**TEXT SECTION**:
# # # # # # #
In the first part of his interview, EA’s general manager Ben Cousins looked back at his career in digital, turning an experiment into a separate business unit, why he never ever wants to go back to retail and shared some very valuable wisdom from his time as a producer. In this second part, we continue to talk about his lessons learned as a producer, building a career in games, the sacrifices needed to gain more control and the opportunities of being first.

Avoiding disaster

A glimpse of the fancy glass decorations inside the Easy Studios offices
A glimpse of the marvelous view over the city of Stockholm from the Easy Studios office.

Cousins has had his share of both good and bad projects in his career, but found one returning element that marked all the bad ones. “The bad projects were ones where the leaders of the team were changing their minds,” he argues. “You need to pick the right goal, communicate that goal very clearly and stick to that communication all the way through the project.” According to Cousins, the trick is to stick to those initial decisions with a “real laser focus” and not let yourself, your team and even your boss be distracted by anything else. “You have a lot of responsibilities as a vision holder to maintain that focus,” he adds. “Make sure that the team implements and perform based on that end-goal rather than what they want to do or what the latest flavor of the month in the industry is.”

“You need to pick the right goal, communicate that goal very clearly and stick to that communication all the way through the project.”

Another point of advice that Cousins stressed throughout his own career, is the need to make sure all the key players on your projects are very generously rewarded for helping the project and team stay focused enough to reach the project’ s goals successfully. “People need to understand that they get rewards for their work,” he argues. “That’s kind of the loop I like to see.”
# # # # # # #
**ASSIGNMENT A**: Extract the passage of the Ben Cousins interview that begins at the words "A glimpse of the fancy" and stops after "Easy Studios office.", copying it word for word.
**ASSIGNMENT B**: Extend the Ben Cousins interview by writing what comes after its final paragraph.

**GIVEN DATA**:
# # # # # # #
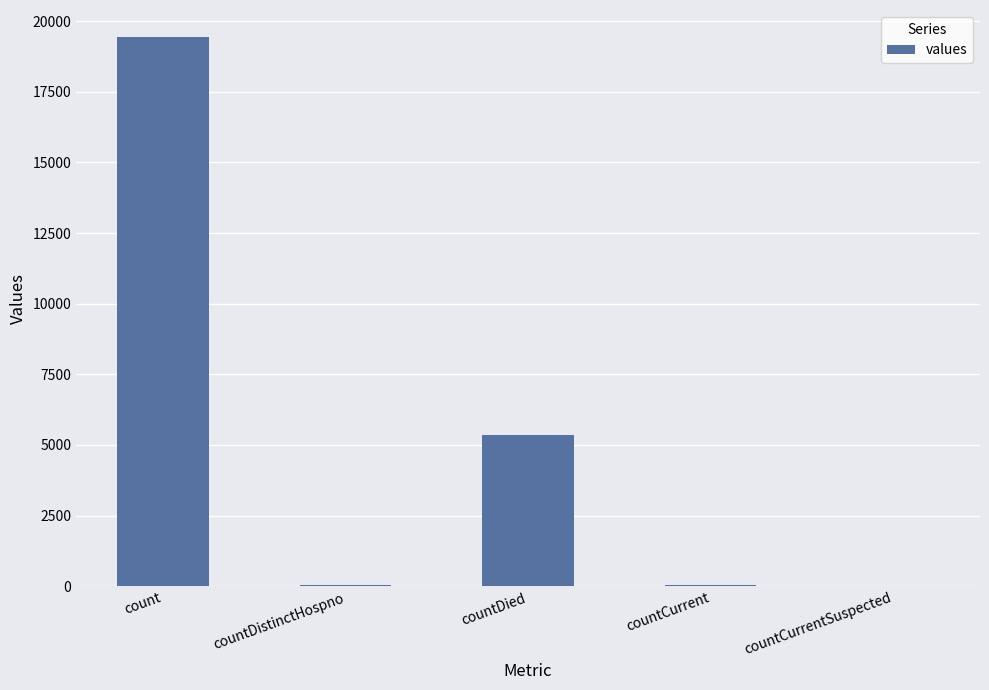

What is the change in value from count to countCurrent?

-19360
# # # # # # #
**REPLY A**:
A glimpse of the fancy glass decorations inside the Easy Studios offices
A glimpse of the marvelous view over the city of Stockholm from the Easy Studios office.

**REPLY B**:
Leveling up

No game studio can go without the all mighty power of the Post-It
No game studio can go without the all mighty power of the Post-It.

The early start of Cousins’ career might look  familiar to many producers in the industry. In 1999, Cousins started out as a QA tester on several N64 and Playstation titles at Acclaim Entertainment. He later ended up as an artist on Sabrina the Teenage Witch: A Twitch in Time by Asylum Entertainment, followed by his first job as a lead designer on a canceled prehistoric action-adventure game at Lionhead studios. “Between being a tester and then being at Sony in charge of a project, that felt like a really fast journey,” Cousins recalls. “Then it felt like it slowed down, but it probably hasn’t.”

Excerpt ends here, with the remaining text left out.